(Data for analysis begins)

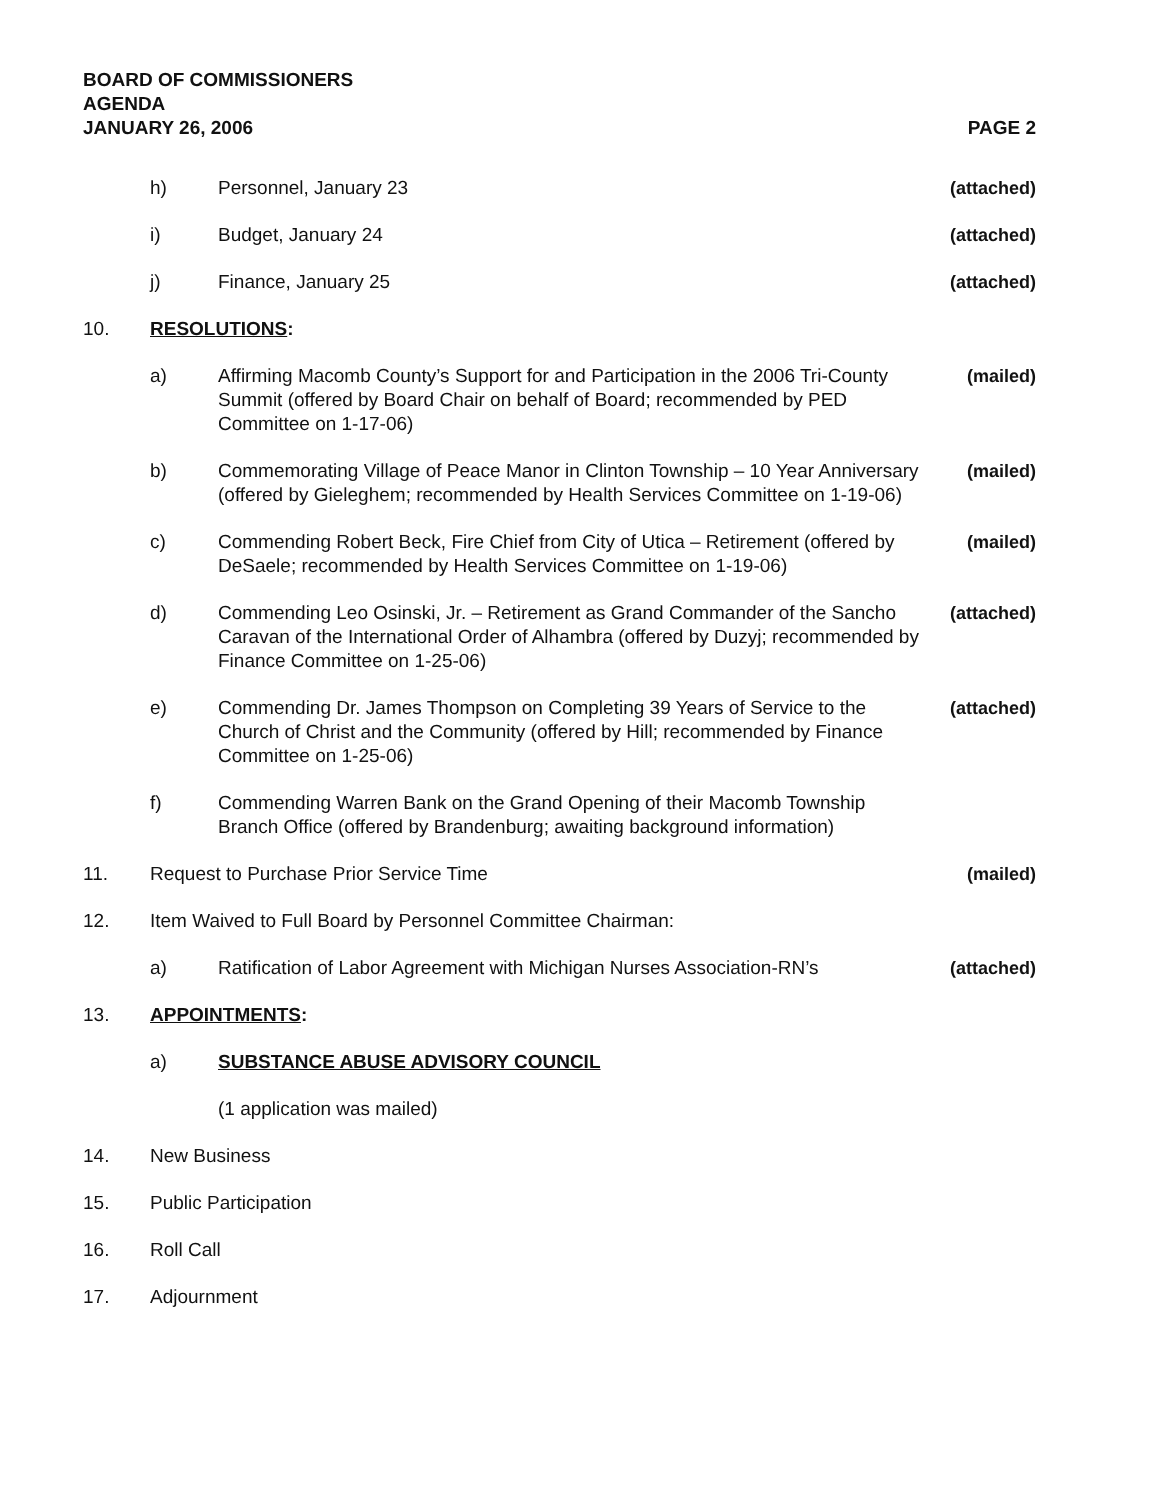BOARD OF COMMISSIONERS
AGENDA
JANUARY 26, 2006 PAGE 2
h) Personnel, January 23 (attached)
i) Budget, January 24 (attached)
j) Finance, January 25 (attached)
10. RESOLUTIONS:
a) Affirming Macomb County’s Support for and Participation in the 2006 Tri-County Summit (offered by Board Chair on behalf of Board; recommended by PED Committee on 1-17-06)
(mailed)
b) Commemorating Village of Peace Manor in Clinton Township – 10 Year Anniversary (offered by Gieleghem; recommended by Health Services Committee on 1-19-06)
(mailed)
c) Commending Robert Beck, Fire Chief from City of Utica – Retirement (offered by DeSaele; recommended by Health Services Committee on 1-19-06)
(mailed)
d) Commending Leo Osinski, Jr. – Retirement as Grand Commander of the Sancho Caravan of the International Order of Alhambra (offered by Duzyj; recommended by Finance Committee on 1-25-06)
(attached)
e) Commending Dr. James Thompson on Completing 39 Years of Service to the Church of Christ and the Community (offered by Hill; recommended by Finance Committee on 1-25-06)
(attached)
f) Commending Warren Bank on the Grand Opening of their Macomb Township Branch Office (offered by Brandenburg; awaiting background information)
11. Request to Purchase Prior Service Time
(mailed)
12. Item Waived to Full Board by Personnel Committee Chairman:
a) Ratification of Labor Agreement with Michigan Nurses Association-RN’s
(attached)
13. APPOINTMENTS:
a) SUBSTANCE ABUSE ADVISORY COUNCIL
(1 application was mailed)
14. New Business
15. Public Participation
16. Roll Call
17. Adjournment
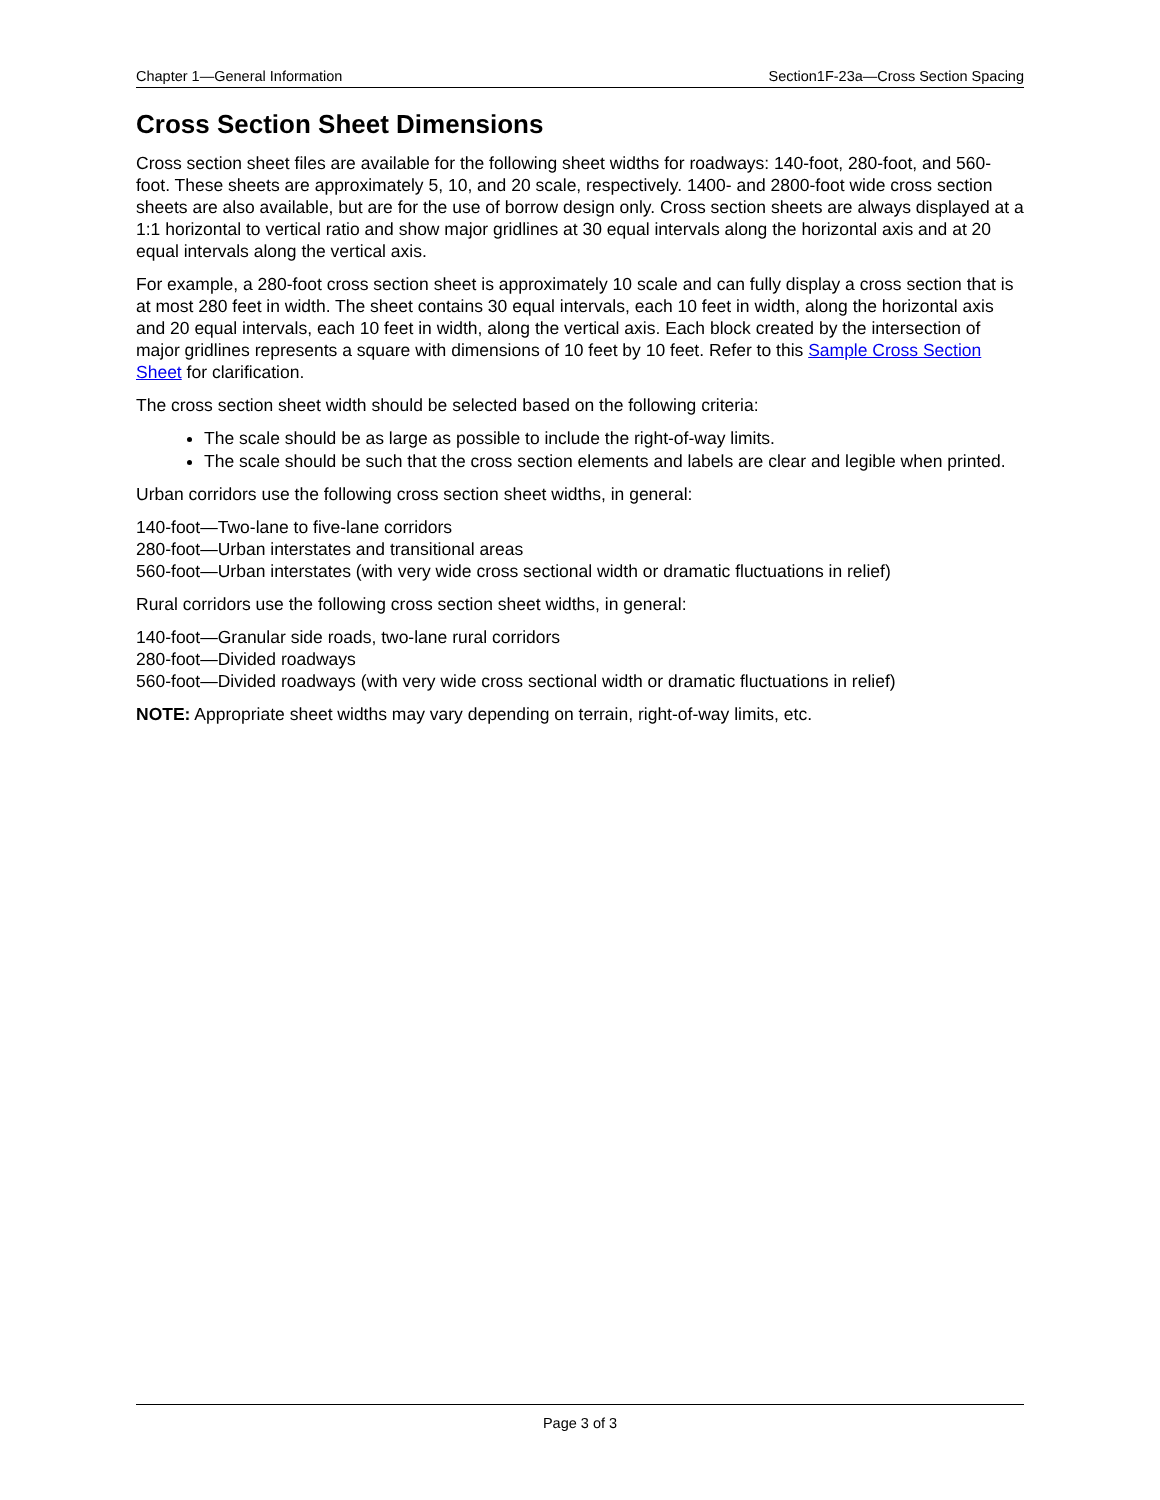Chapter 1—General Information Section1F-23a—Cross Section Spacing
Cross Section Sheet Dimensions
Cross section sheet files are available for the following sheet widths for roadways: 140-foot, 280-foot, and 560-foot. These sheets are approximately 5, 10, and 20 scale, respectively. 1400- and 2800-foot wide cross section sheets are also available, but are for the use of borrow design only. Cross section sheets are always displayed at a 1:1 horizontal to vertical ratio and show major gridlines at 30 equal intervals along the horizontal axis and at 20 equal intervals along the vertical axis.
For example, a 280-foot cross section sheet is approximately 10 scale and can fully display a cross section that is at most 280 feet in width. The sheet contains 30 equal intervals, each 10 feet in width, along the horizontal axis and 20 equal intervals, each 10 feet in width, along the vertical axis. Each block created by the intersection of major gridlines represents a square with dimensions of 10 feet by 10 feet. Refer to this Sample Cross Section Sheet for clarification.
The cross section sheet width should be selected based on the following criteria:
The scale should be as large as possible to include the right-of-way limits.
The scale should be such that the cross section elements and labels are clear and legible when printed.
Urban corridors use the following cross section sheet widths, in general:
140-foot—Two-lane to five-lane corridors
280-foot—Urban interstates and transitional areas
560-foot—Urban interstates (with very wide cross sectional width or dramatic fluctuations in relief)
Rural corridors use the following cross section sheet widths, in general:
140-foot—Granular side roads, two-lane rural corridors
280-foot—Divided roadways
560-foot—Divided roadways (with very wide cross sectional width or dramatic fluctuations in relief)
NOTE: Appropriate sheet widths may vary depending on terrain, right-of-way limits, etc.
Page 3 of 3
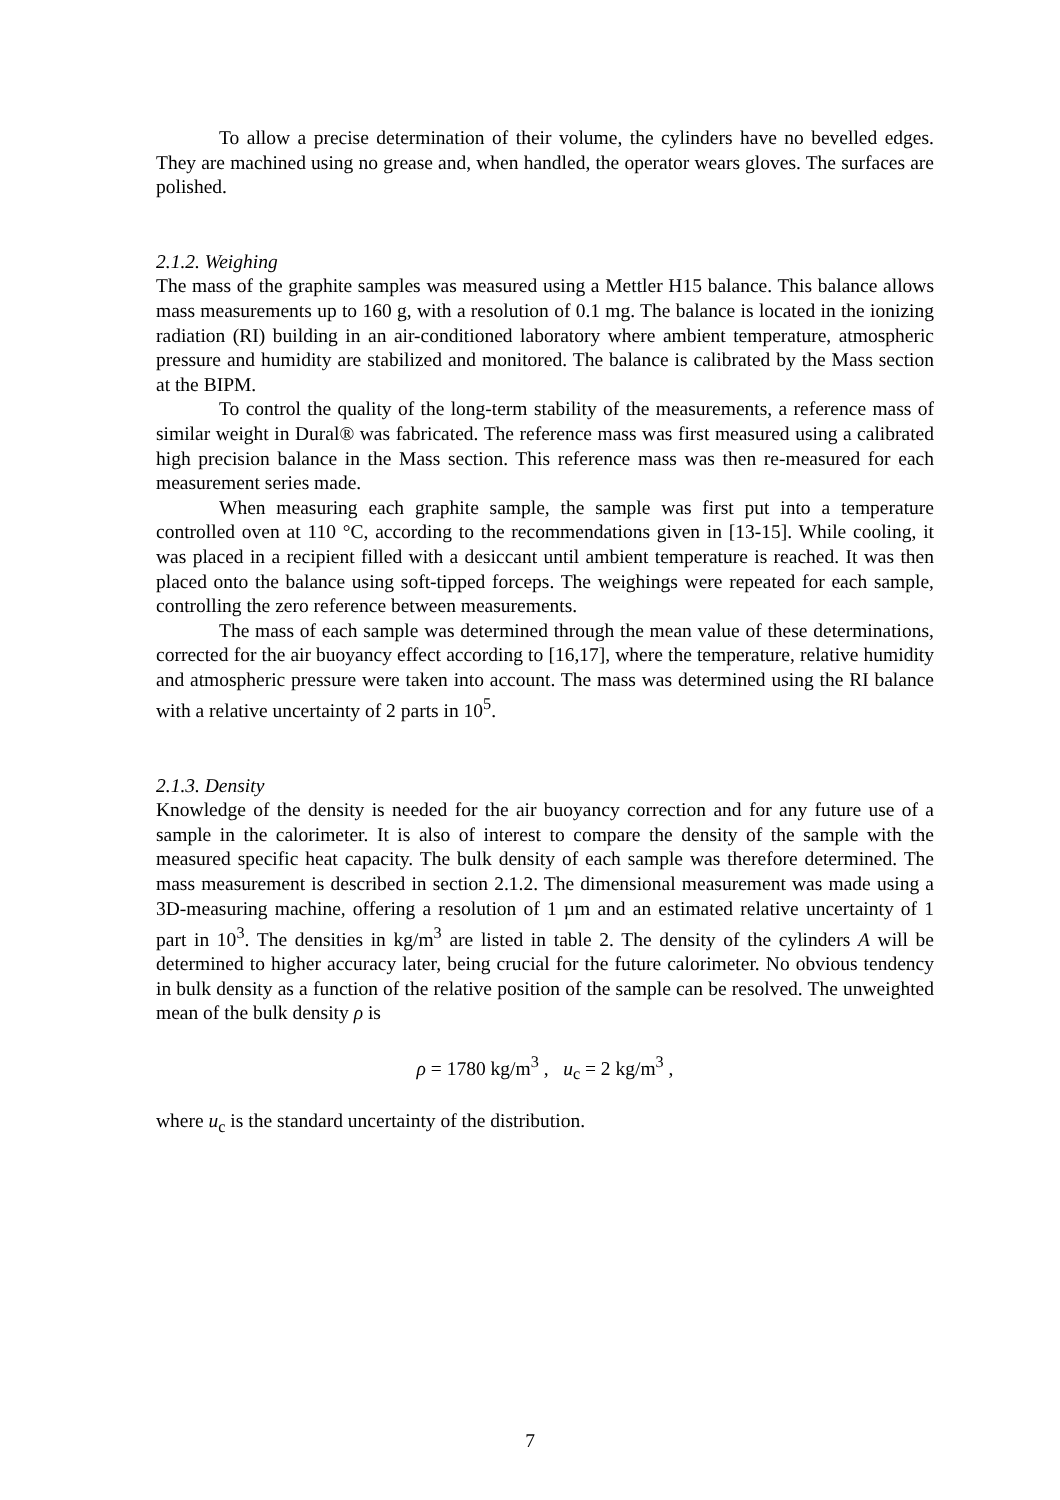To allow a precise determination of their volume, the cylinders have no bevelled edges. They are machined using no grease and, when handled, the operator wears gloves. The surfaces are polished.
2.1.2. Weighing
The mass of the graphite samples was measured using a Mettler H15 balance. This balance allows mass measurements up to 160 g, with a resolution of 0.1 mg. The balance is located in the ionizing radiation (RI) building in an air-conditioned laboratory where ambient temperature, atmospheric pressure and humidity are stabilized and monitored. The balance is calibrated by the Mass section at the BIPM.
To control the quality of the long-term stability of the measurements, a reference mass of similar weight in Dural® was fabricated. The reference mass was first measured using a calibrated high precision balance in the Mass section. This reference mass was then re-measured for each measurement series made.
When measuring each graphite sample, the sample was first put into a temperature controlled oven at 110 °C, according to the recommendations given in [13-15]. While cooling, it was placed in a recipient filled with a desiccant until ambient temperature is reached. It was then placed onto the balance using soft-tipped forceps. The weighings were repeated for each sample, controlling the zero reference between measurements.
The mass of each sample was determined through the mean value of these determinations, corrected for the air buoyancy effect according to [16,17], where the temperature, relative humidity and atmospheric pressure were taken into account. The mass was determined using the RI balance with a relative uncertainty of 2 parts in 10<sup>5</sup>.
2.1.3. Density
Knowledge of the density is needed for the air buoyancy correction and for any future use of a sample in the calorimeter. It is also of interest to compare the density of the sample with the measured specific heat capacity. The bulk density of each sample was therefore determined. The mass measurement is described in section 2.1.2. The dimensional measurement was made using a 3D-measuring machine, offering a resolution of 1 µm and an estimated relative uncertainty of 1 part in 10<sup>3</sup>. The densities in kg/m<sup>3</sup> are listed in table 2. The density of the cylinders A will be determined to higher accuracy later, being crucial for the future calorimeter. No obvious tendency in bulk density as a function of the relative position of the sample can be resolved. The unweighted mean of the bulk density ρ is
ρ = 1780 kg/m<sup>3</sup> , u<sub>c</sub> = 2 kg/m<sup>3</sup> ,
where u<sub>c</sub> is the standard uncertainty of the distribution.
7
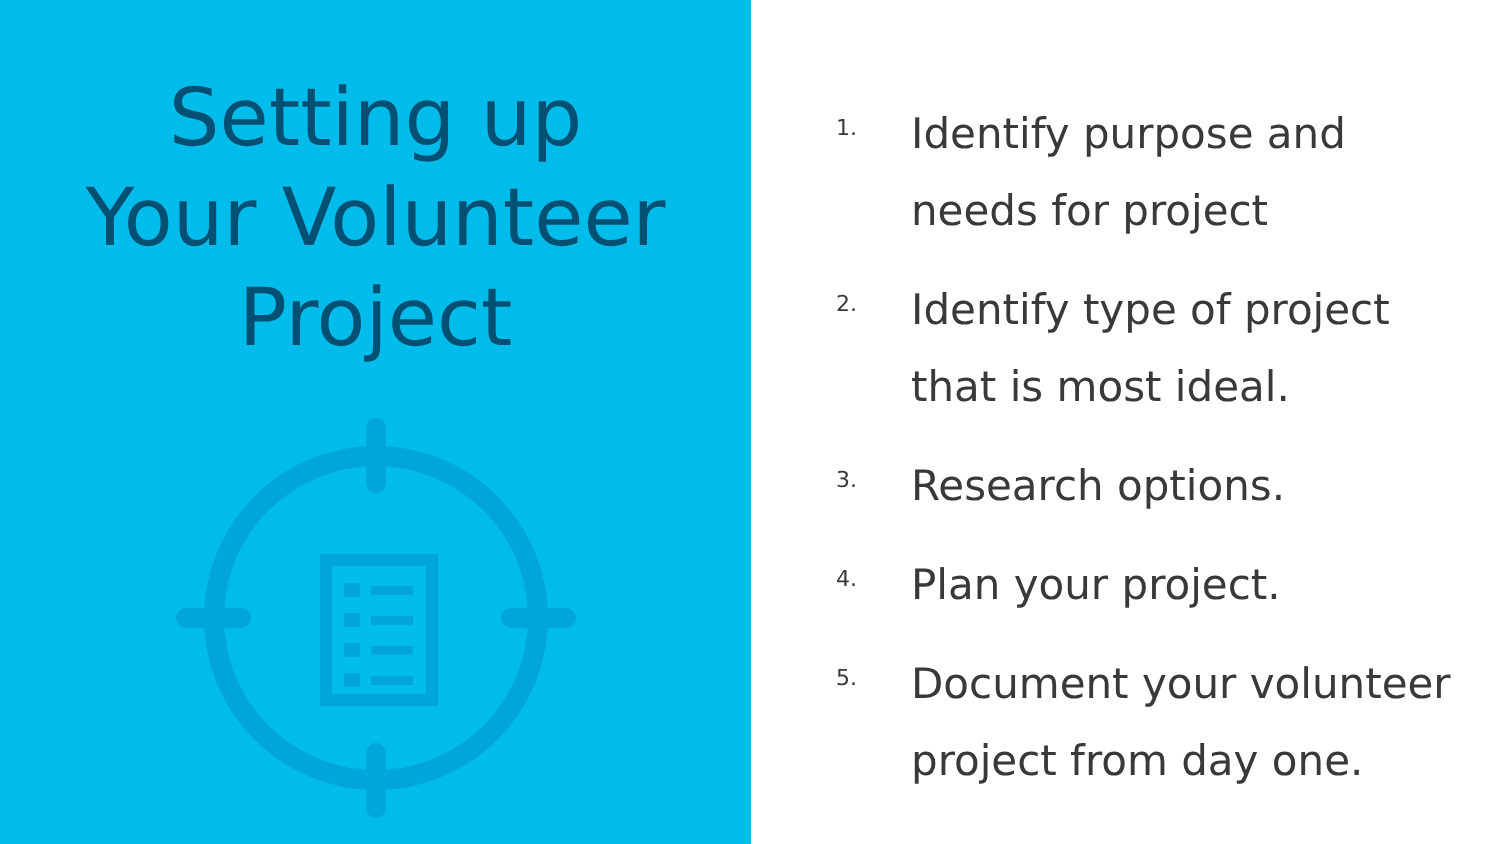Setting up
Your Volunteer
Project
1.
Identify purpose and
needs for project
2.
Identify type of project
that is most ideal.
3.
Research options.
4.
Plan your project.
5.
Document your volunteer
project from day one.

(Data for analysis ends)

Task details:
Copy out each line in the listing that has the word "humidity".

Task solution:
The mass of the graphite samples was measured using a Mettler H15 balance. This balance allows mass measurements up to 160 g, with a resolution of 0.1 mg. The balance is located in the ionizing radiation (RI) building in an air-conditioned laboratory where ambient temperature, atmospheric pressure and humidity are stabilized and monitored. The balance is calibrated by the Mass section at the BIPM.
The mass of each sample was determined through the mean value of these determinations, corrected for the air buoyancy effect according to [16,17], where the temperature, relative humidity and atmospheric pressure were taken into account. The mass was determined using the RI balance with a relative uncertainty of 2 parts in 10<sup>5</sup>.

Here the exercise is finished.